## Request 1
Pick out every line in the records that contains the string "שלנו", matching case exactly, and copy each one.

In block 320, the aggregated additional usage data is used to determine an updated occupancy schedule at the location and/or an updated heating schedule, an updated cooling schedule, or an updated heating and cooling schedule for the location, as described in detail below. Various methods may be used to determine the updated occupancy schedule using the aggregated additional usage data from block 310, including but not limited to the archetype-based methods, neighbor-dependent methods, path dependent methods, and path independent methods that are described in detail below. The determined updated occupancy schedule may include various occupancy states that capture the modes in which the building may be occupied as well as times of day when the various occupancy states start and/or end.
The updated occupancy schedule and/or an updated heating schedule, an updated cooling schedule, or an updated heating and cooling schedule for the location may be transmitted to the thermostat directly or may be transmitted to a client device such as a smartphone or mobile device that may display the updated schedule and/or provide for updating a thermostat with the updated schedule. Alternatively, the updated schedule may be provided through a webpage that may display the updated schedule and/or provide for updating a thermostat with the updated schedule.

## Request 2
From the passage on thermostat scheduling, write down the words between "In block 320, the" and "start and/or end.", inclusive.

## Supplied material
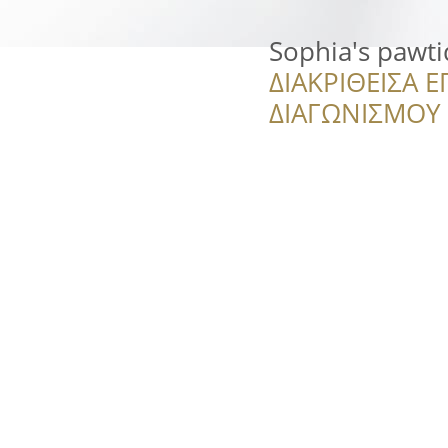
Sophia's pawt
ΔΙΑΚΡΙΘΕΙΣΑ Ε
ΔΙΑΓΩΝΙΣΜΟΥ ‘’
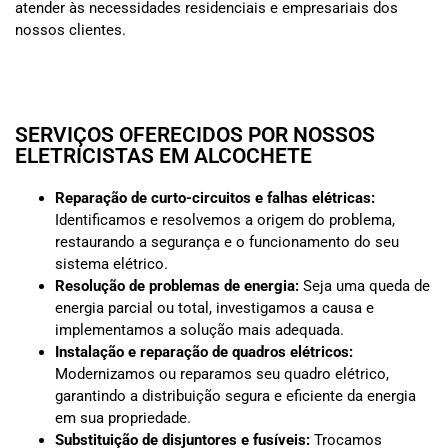
atender às necessidades residenciais e empresariais dos
nossos clientes.
SERVIÇOS OFERECIDOS POR NOSSOS
ELETRICISTAS EM ALCOCHETE
Reparação de curto-circuitos e falhas elétricas:
Identificamos e resolvemos a origem do problema,
restaurando a segurança e o funcionamento do seu
sistema elétrico.
Resolução de problemas de energia:
Seja uma queda de
energia parcial ou total, investigamos a causa e
implementamos a solução mais adequada.
Instalação e reparação de quadros elétricos:
Modernizamos ou reparamos seu quadro elétrico,
garantindo a distribuição segura e eficiente da energia
em sua propriedade.
Substituição de disjuntores e fusíveis:
Trocamos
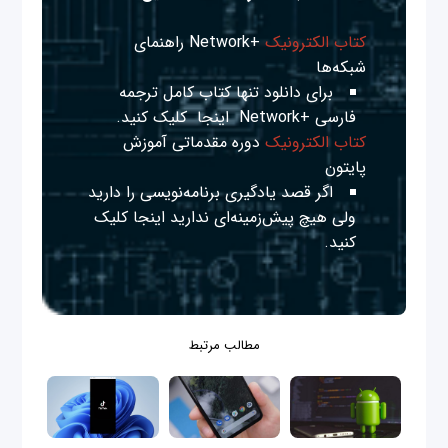
کتاب الکترونیک
+Network راهنمای
شبکه‌ها
برای دانلود تنها کتاب کامل ترجمه
فارسی +Network
اینجا
کلیک کنید.
کتاب الکترونیک
دوره مقدماتی آموزش
پایتون
اگر قصد یادگیری برنامه‌نویسی را دارید
ولی هیچ پیش‌زمینه‌ای ندارید
اینجا
کلیک
کنید.
مطالب مرتبط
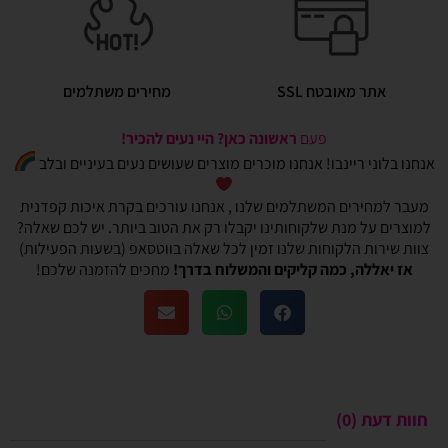
אתר מאובטח SSL
מחירים משתלמים
פעם
ראשונה כאן? היי נעים להכיר!
אנחנו בלוני ריינבו! אנחנו מוכרים מוצרים שעושים נעים בעיניים ובלב
מעבר למחירים המשתלמים שלנו , אנחנו עורכים בקרת איכות קפדנית
למוצרים על מנת שלקוחותינו יקבלו רק את הטוב ביותר. יש לכם שאלה?
צוות שירות הלקוחות שלנו זמין לכל שאלה בווטסאפ (בשעות הפעילות)
אז יאללה, כמה קליקים והמשלוח בדרך!
מחכים להזמנה שלכם!
חוות דעת (0)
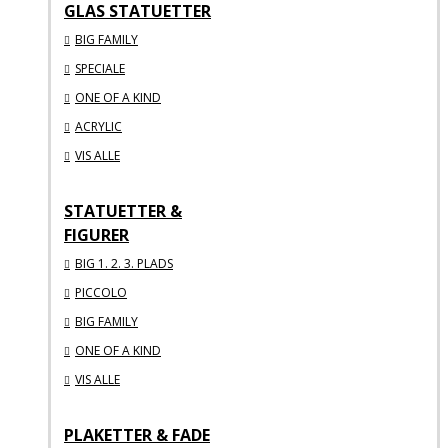
GLAS STATUETTER
BIG FAMILY
SPECIALE
ONE OF A KIND
ACRYLIC
VIS ALLE
STATUETTER &
FIGURER
BIG 1. 2. 3. PLADS
PICCOLO
BIG FAMILY
ONE OF A KIND
VIS ALLE
PLAKETTER & FADE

## Task answer 1
מעבר למחירים המשתלמים שלנו , אנחנו עורכים בקרת איכות קפדנית
צוות שירות הלקוחות שלנו זמין לכל שאלה בווטסאפ (בשעות הפעילות)

## Task answer 2
In block 320, the aggregated additional usage data is used to determine an updated occupancy schedule at the location and/or an updated heating schedule, an updated cooling schedule, or an updated heating and cooling schedule for the location, as described in detail below. Various methods may be used to determine the updated occupancy schedule using the aggregated additional usage data from block 310, including but not limited to the archetype-based methods, neighbor-dependent methods, path dependent methods, and path independent methods that are described in detail below. The determined updated occupancy schedule may include various occupancy states that capture the modes in which the building may be occupied as well as times of day when the various occupancy states start and/or end.